Exercise:
Could you retype exactly the lines below between the one holding "Second, Quine agrees" and the one holding "What does this mean?", inclusive, leaving out any pictures?

Data in this exercise:

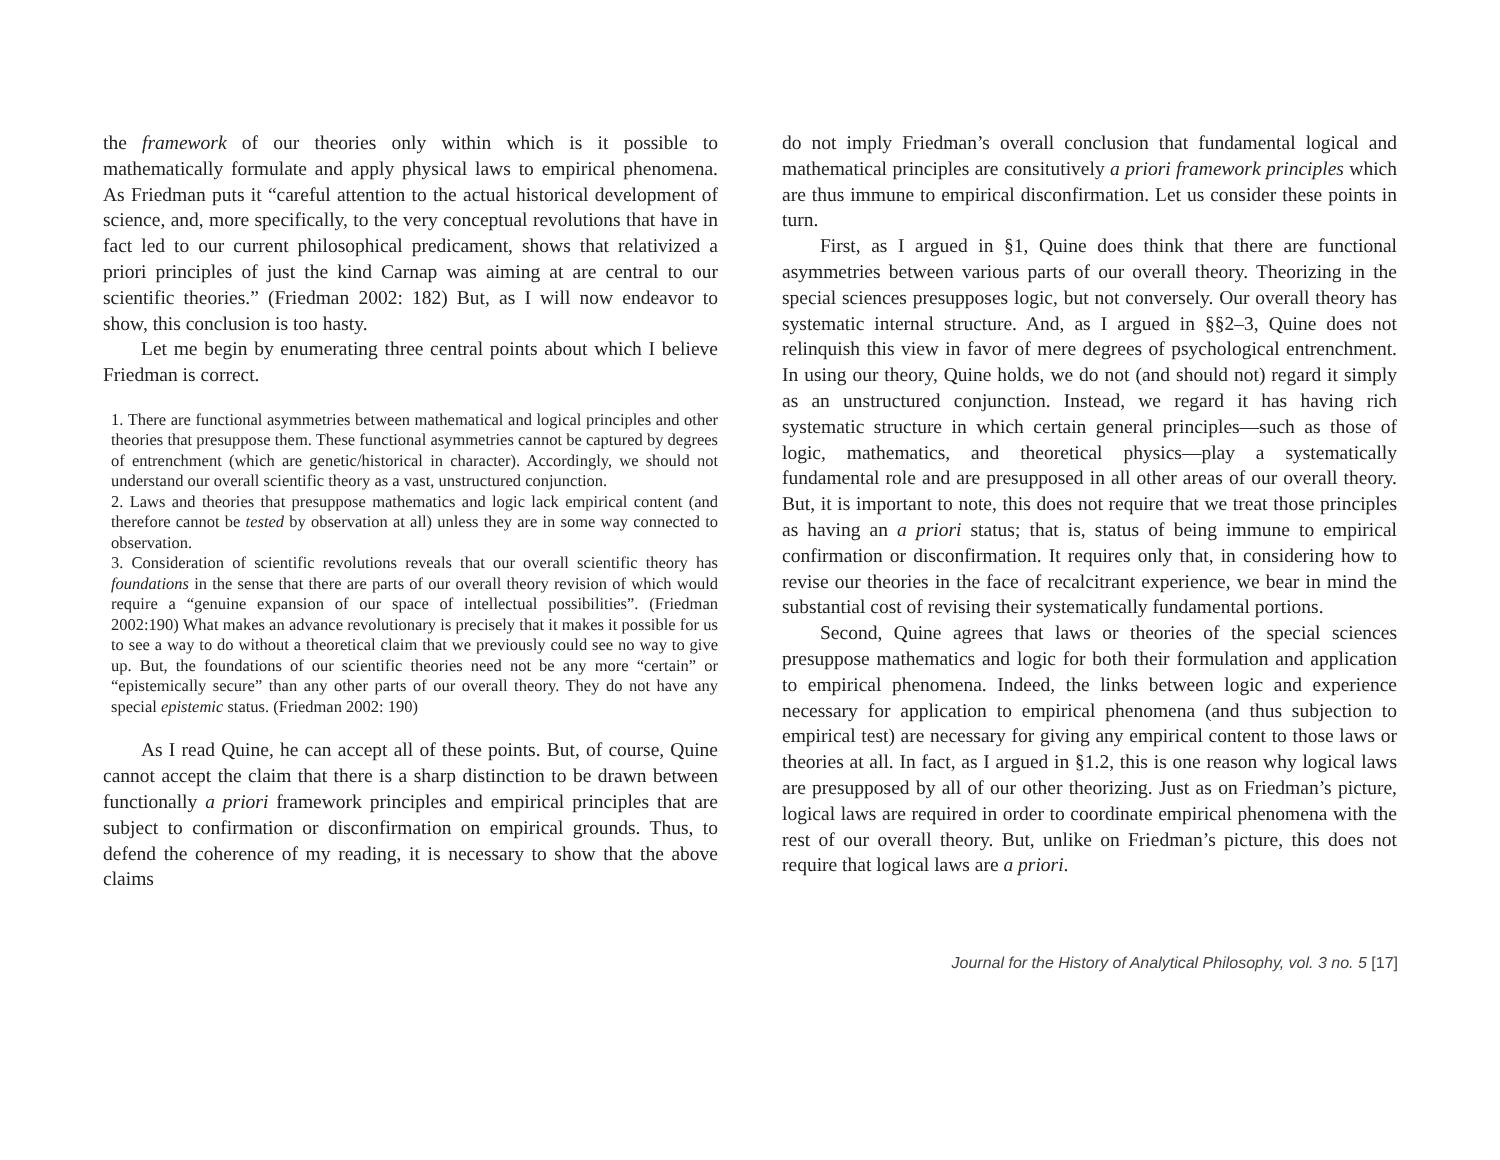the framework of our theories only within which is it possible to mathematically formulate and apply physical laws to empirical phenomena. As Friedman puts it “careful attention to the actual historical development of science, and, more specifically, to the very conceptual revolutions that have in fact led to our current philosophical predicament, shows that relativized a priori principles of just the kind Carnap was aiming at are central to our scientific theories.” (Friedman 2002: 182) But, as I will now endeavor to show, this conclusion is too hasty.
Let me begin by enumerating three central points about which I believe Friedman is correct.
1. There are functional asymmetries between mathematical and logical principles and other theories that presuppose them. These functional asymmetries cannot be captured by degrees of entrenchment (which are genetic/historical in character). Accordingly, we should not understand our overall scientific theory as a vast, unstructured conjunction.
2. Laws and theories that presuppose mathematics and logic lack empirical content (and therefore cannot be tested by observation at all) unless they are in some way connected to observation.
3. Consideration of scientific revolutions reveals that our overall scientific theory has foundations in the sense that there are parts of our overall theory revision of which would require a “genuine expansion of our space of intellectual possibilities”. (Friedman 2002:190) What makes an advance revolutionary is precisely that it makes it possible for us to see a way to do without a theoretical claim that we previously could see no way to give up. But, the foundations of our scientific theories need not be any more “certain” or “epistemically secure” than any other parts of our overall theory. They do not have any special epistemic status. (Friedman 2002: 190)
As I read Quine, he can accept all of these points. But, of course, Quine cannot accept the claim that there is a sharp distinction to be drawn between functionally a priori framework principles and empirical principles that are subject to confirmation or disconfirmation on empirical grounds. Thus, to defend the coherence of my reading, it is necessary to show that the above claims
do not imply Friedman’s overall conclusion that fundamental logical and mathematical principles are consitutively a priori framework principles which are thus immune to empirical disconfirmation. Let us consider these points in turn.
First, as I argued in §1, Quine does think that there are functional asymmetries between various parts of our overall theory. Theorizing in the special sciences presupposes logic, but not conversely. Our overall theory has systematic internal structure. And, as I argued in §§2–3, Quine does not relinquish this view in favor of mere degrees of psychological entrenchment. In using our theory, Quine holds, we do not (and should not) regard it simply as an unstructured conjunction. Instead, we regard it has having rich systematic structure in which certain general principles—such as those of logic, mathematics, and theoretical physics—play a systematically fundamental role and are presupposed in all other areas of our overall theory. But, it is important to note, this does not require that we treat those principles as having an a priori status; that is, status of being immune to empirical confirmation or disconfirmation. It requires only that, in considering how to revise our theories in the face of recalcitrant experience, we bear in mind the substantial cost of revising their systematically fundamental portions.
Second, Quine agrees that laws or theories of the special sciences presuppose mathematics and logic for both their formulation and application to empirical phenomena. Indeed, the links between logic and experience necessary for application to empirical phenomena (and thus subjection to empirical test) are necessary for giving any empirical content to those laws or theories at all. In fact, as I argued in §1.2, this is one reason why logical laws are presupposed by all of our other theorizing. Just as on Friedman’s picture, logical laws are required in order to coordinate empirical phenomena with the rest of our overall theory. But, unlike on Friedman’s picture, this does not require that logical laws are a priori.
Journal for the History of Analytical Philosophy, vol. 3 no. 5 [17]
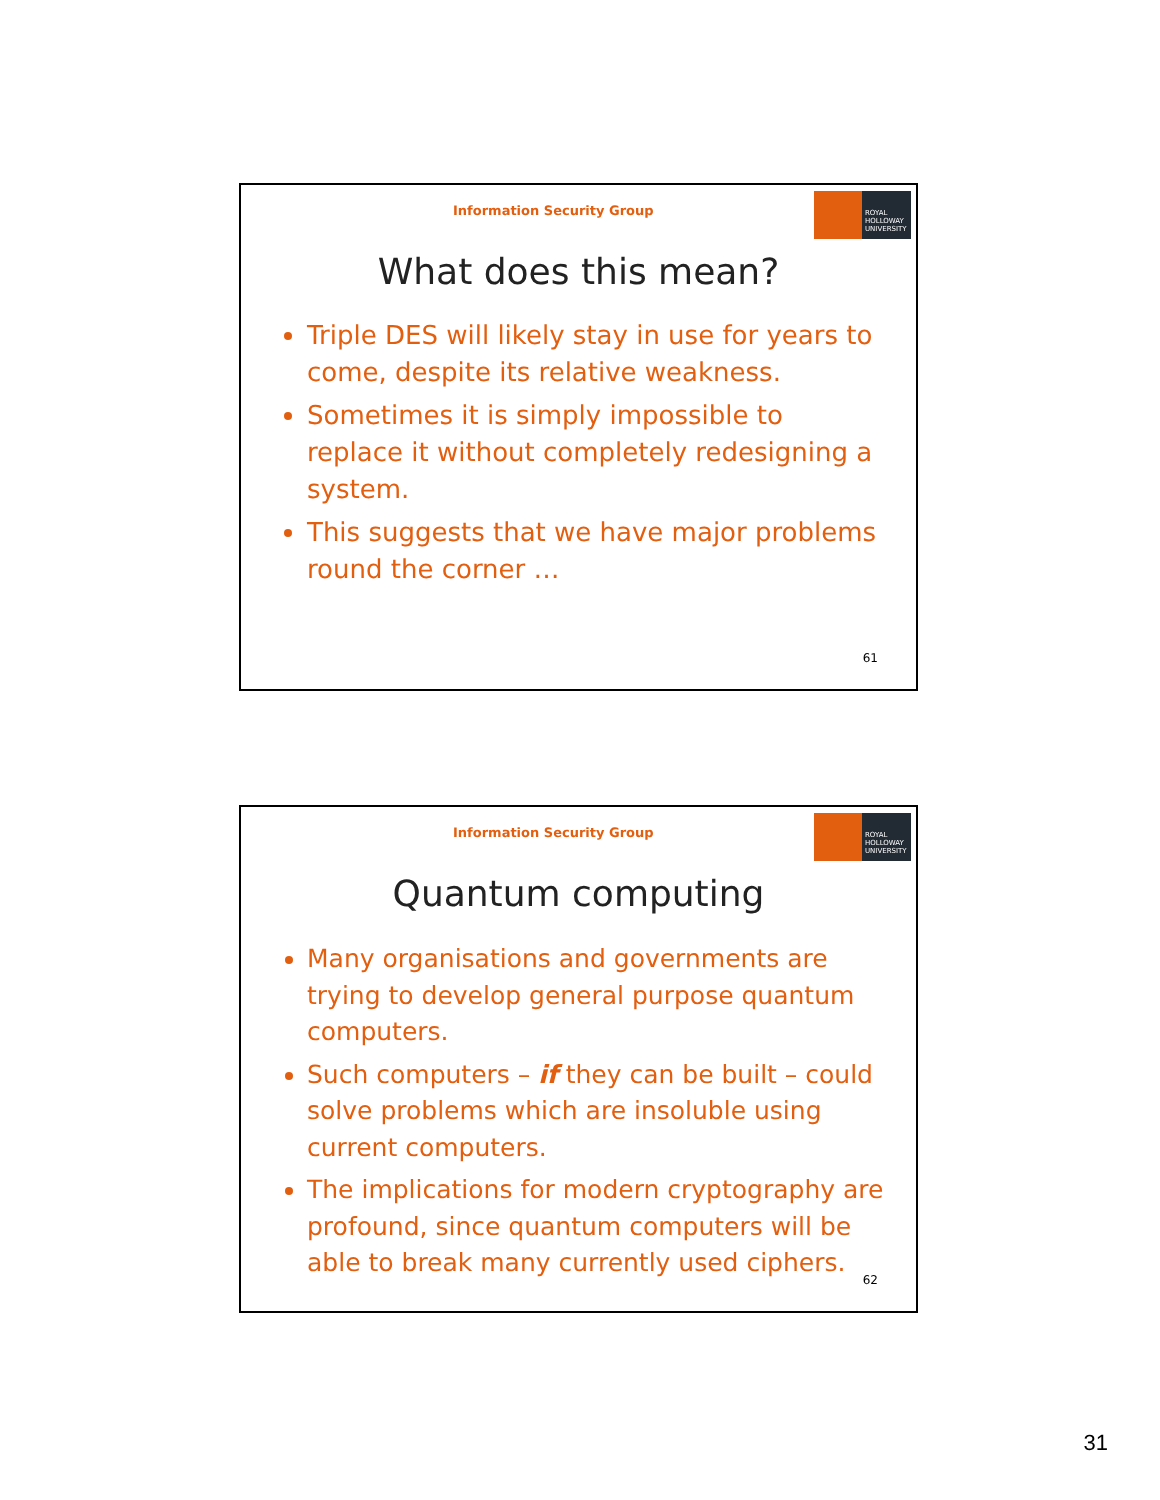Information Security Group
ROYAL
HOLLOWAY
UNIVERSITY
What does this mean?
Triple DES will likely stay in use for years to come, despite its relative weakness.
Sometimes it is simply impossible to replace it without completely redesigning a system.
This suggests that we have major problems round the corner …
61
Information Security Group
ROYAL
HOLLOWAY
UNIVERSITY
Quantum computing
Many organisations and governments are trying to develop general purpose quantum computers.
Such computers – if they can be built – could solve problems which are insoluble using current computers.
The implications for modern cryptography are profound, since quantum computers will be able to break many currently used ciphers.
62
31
==
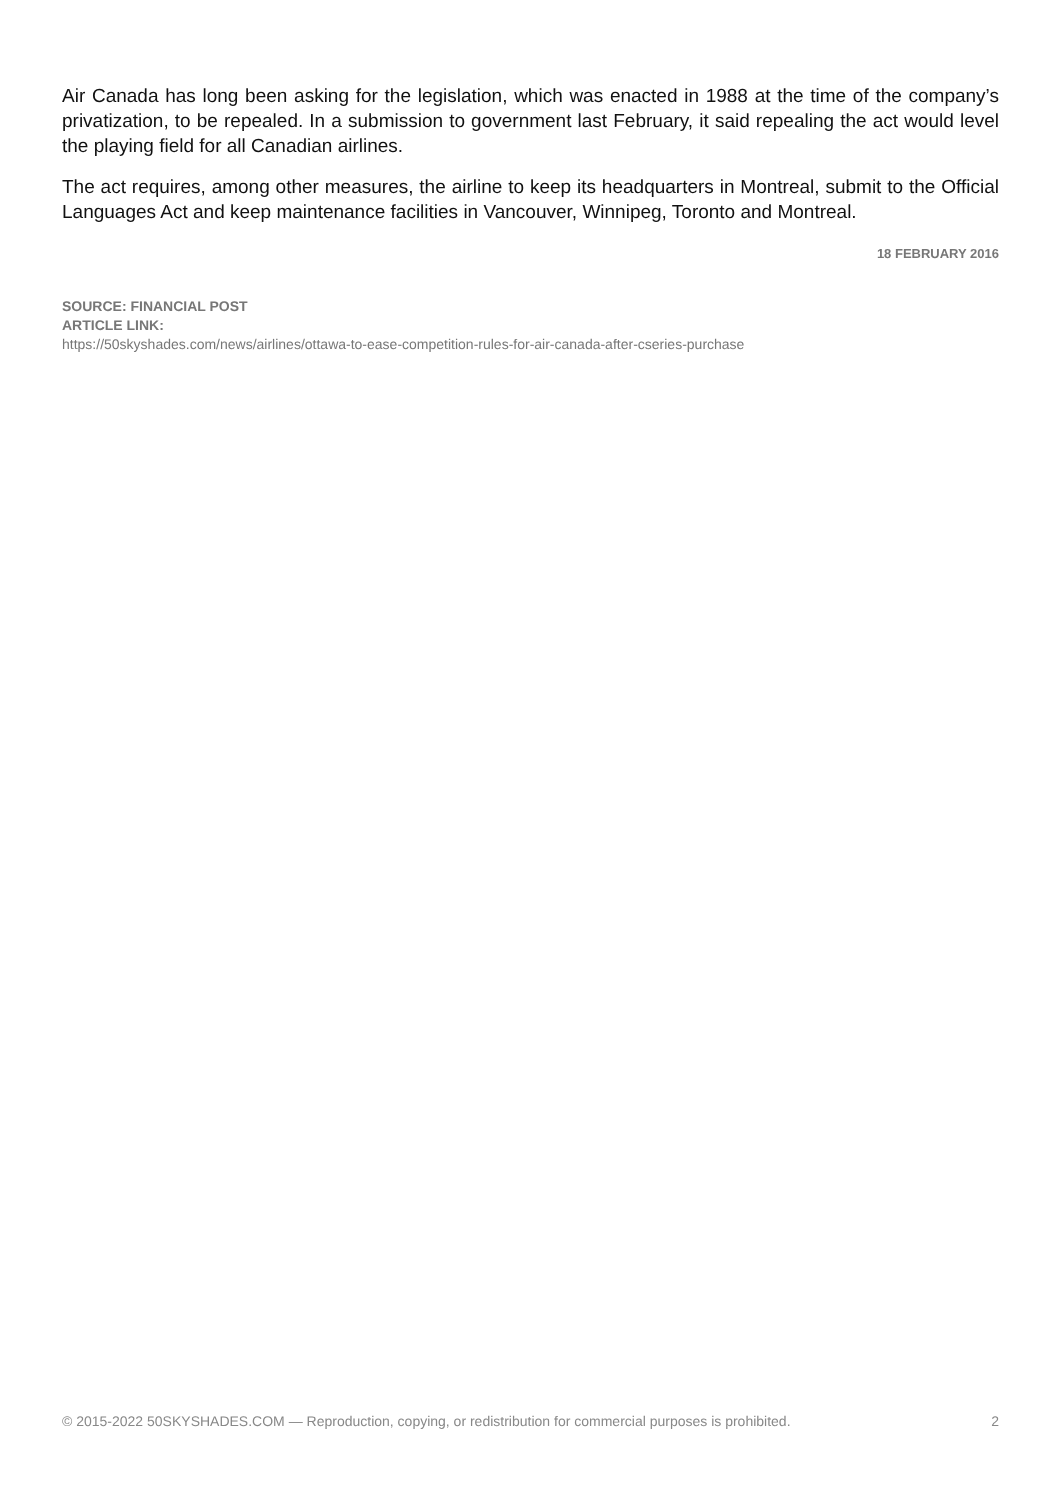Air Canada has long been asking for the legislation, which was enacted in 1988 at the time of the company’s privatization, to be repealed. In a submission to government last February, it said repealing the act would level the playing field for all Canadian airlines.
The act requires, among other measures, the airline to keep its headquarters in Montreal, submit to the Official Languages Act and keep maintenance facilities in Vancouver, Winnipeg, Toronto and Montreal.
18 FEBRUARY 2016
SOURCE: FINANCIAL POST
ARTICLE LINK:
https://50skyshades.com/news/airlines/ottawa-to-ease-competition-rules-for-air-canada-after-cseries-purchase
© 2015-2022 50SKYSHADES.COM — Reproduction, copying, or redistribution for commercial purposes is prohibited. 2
---
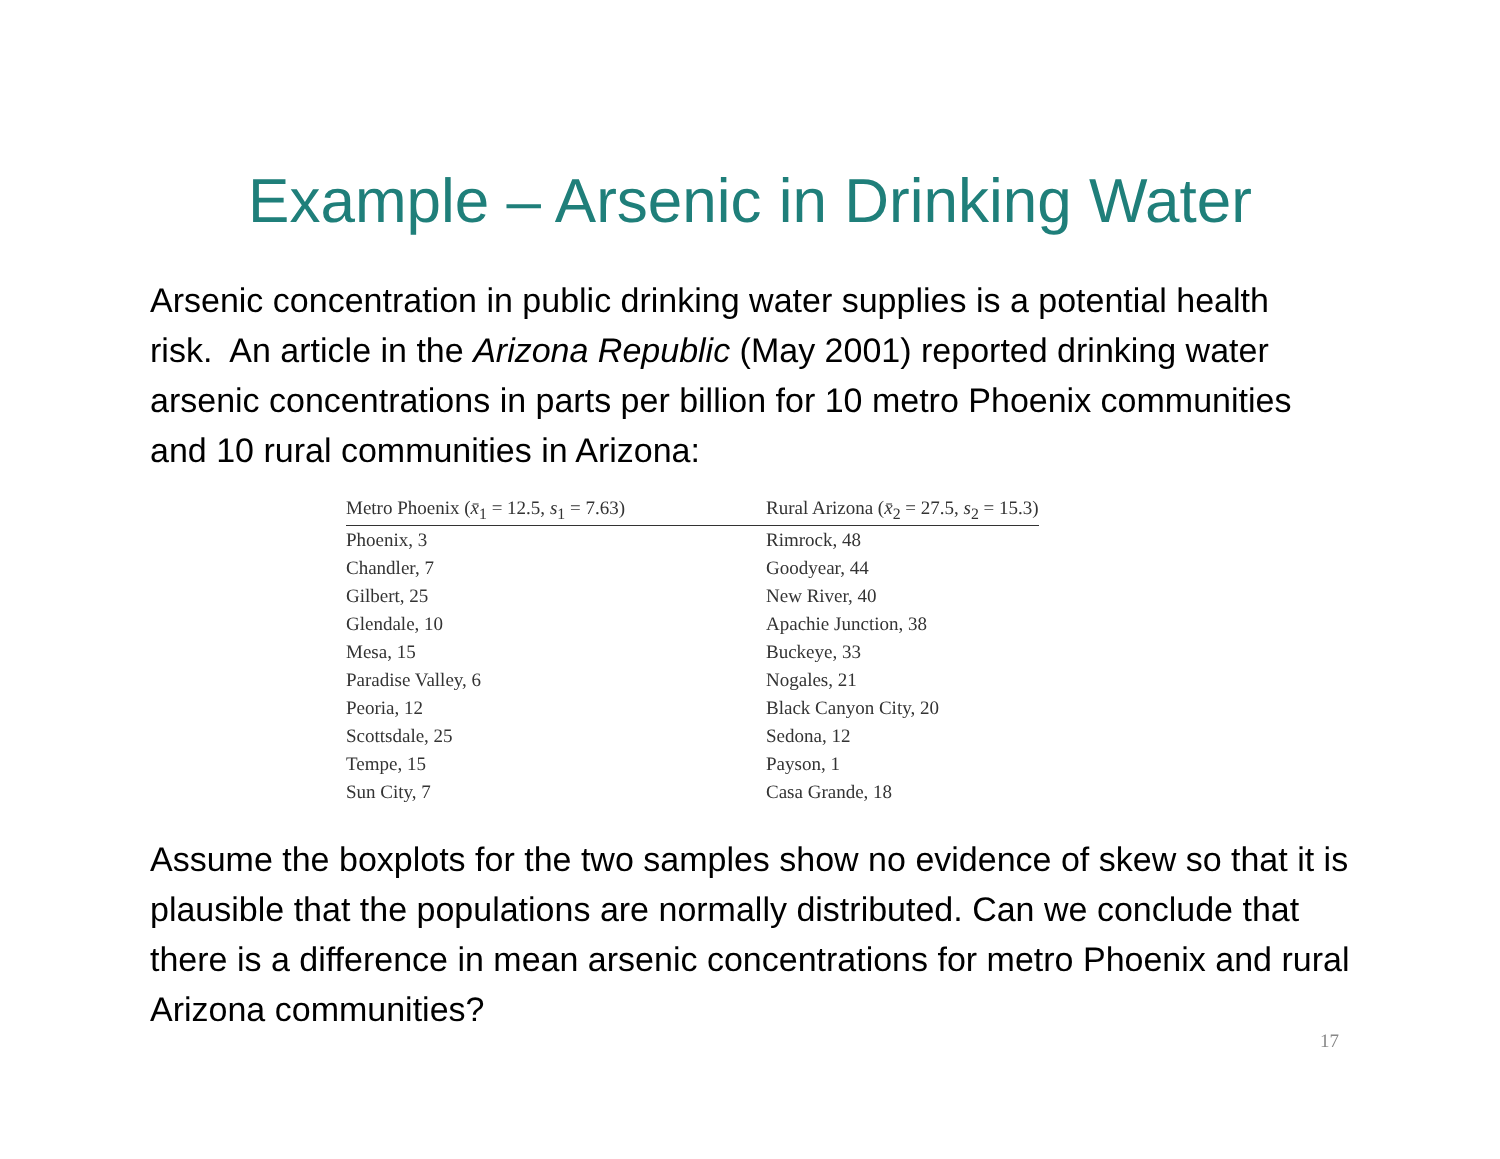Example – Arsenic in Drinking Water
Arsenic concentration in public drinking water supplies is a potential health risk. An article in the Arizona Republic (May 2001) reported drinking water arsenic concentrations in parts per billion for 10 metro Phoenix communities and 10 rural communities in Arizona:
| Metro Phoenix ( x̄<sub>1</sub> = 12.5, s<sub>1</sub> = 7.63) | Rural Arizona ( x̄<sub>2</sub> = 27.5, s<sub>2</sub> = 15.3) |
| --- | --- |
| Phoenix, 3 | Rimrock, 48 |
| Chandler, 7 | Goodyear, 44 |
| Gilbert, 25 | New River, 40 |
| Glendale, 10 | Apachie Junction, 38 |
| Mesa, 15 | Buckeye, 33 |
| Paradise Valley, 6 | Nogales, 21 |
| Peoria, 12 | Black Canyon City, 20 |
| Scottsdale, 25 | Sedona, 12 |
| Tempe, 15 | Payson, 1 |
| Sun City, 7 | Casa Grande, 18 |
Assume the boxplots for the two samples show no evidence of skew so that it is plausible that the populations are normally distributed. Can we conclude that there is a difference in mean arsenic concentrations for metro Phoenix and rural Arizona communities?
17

Answer box:
Second, Quine agrees that laws or theories of the special sciences presuppose mathematics and logic for both their formulation and application to empirical phenomena. Indeed, the links between logic and experience necessary for application to empirical phenomena (and thus subjection to empirical test) are necessary for giving any empirical content to those laws or theories at all. In fact, as I argued in §1.2, this is one reason why logical laws are presupposed by all of our other theorizing. Just as on Friedman’s picture, logical laws are required in order to coordinate empirical phenomena with the rest of our overall theory. But, unlike on Friedman’s picture, this does not require that logical laws are a priori.
Journal for the History of Analytical Philosophy, vol. 3 no. 5 [17]
Information Security Group
ROYAL
HOLLOWAY
UNIVERSITY
What does this mean?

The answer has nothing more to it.